Basically, there’s nothing counterintuitive about the relationship between frequency and duration: a note that’s been played for a certain finite time simply doesn’t have a single frequency; and when we record that note, we have exact values for its duration and the frequency range it spans. All of its properties are thereby completely known and fixed.
The same can’t be said for a quantum particle: if it is, say, in a fairly sharp state of momentum, then it’s not possible to exactly predict its position; but upon measurement, we will always find it in a single place. So all of the particle’s properties, as they are revealed to us via measurement, are not fixed by what we know about its state.
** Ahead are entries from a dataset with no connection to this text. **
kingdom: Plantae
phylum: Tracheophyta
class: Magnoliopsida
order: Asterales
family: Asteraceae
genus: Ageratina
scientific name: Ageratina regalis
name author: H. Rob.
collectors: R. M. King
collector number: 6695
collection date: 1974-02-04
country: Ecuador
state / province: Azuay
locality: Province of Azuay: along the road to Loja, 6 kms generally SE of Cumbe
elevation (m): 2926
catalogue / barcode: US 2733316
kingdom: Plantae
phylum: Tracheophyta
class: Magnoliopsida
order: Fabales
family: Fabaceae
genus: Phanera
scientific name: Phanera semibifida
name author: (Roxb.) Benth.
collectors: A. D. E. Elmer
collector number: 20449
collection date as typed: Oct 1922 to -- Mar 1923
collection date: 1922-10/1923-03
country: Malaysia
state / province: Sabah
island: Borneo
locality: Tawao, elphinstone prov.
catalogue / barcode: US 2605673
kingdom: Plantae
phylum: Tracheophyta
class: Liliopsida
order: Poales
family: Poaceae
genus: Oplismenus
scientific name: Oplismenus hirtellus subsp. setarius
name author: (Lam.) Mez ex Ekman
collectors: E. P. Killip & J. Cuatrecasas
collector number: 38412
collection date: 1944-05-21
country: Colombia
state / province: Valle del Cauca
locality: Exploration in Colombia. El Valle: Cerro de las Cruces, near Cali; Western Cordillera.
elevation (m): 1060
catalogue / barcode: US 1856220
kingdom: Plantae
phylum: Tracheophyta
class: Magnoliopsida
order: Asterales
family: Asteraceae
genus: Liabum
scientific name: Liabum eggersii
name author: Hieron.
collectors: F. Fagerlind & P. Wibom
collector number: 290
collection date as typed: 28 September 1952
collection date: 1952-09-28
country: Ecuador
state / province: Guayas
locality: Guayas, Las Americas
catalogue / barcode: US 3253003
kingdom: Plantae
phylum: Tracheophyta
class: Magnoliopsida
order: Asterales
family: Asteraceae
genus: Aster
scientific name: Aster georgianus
Furthermore, uncertainty also exists between discrete variables: for, e.g., a particle’s spin, which can be either ‘up’ or ‘down’ in a given direction, there exists an uncertainty principle between different orthogonal directions of spin—perfectly knowing spin in the x-direction means you don’t know anything about spin in y-direction.
Yes, by definition. “Its own frame” means the frame where its overall momentum is zero. But we can’t tell what frame that is. (surprisingly, the math for combining quantum mechanics and special relativity still manages to all turn out just fine)
And immediately upon making that position measurement, it’s no longer in a fairly sharp momentum state.
OP has his answer, I think, so jokes are in order:
Very good. 
As a post script I think I would like to say that I have learnt that sub-atomic particles are very * elusive.*
abashed, thank you for asking this as I am in the process of reading (for fun),“Quantum Mechanics: The Theoretical Minimum” and this clears a few things up for me.
Derleth, thank You for the clear analogy!
I think we did a set of Heisenberg jokes a couple of months ago. This is the one I like.
Heisenberg is driving down the road and he gets pulled over by a cop. The cop walks up to him and says “Do you know how fast you were going?” Heisenberg says “No, but I know exactly where I am!”
This is awesome. It caused me to google, where I found this Interactive Guide to the Fourier Transform. This really helped me understand what you explained even more intuitively.
Glad to be of service swampspruce ;).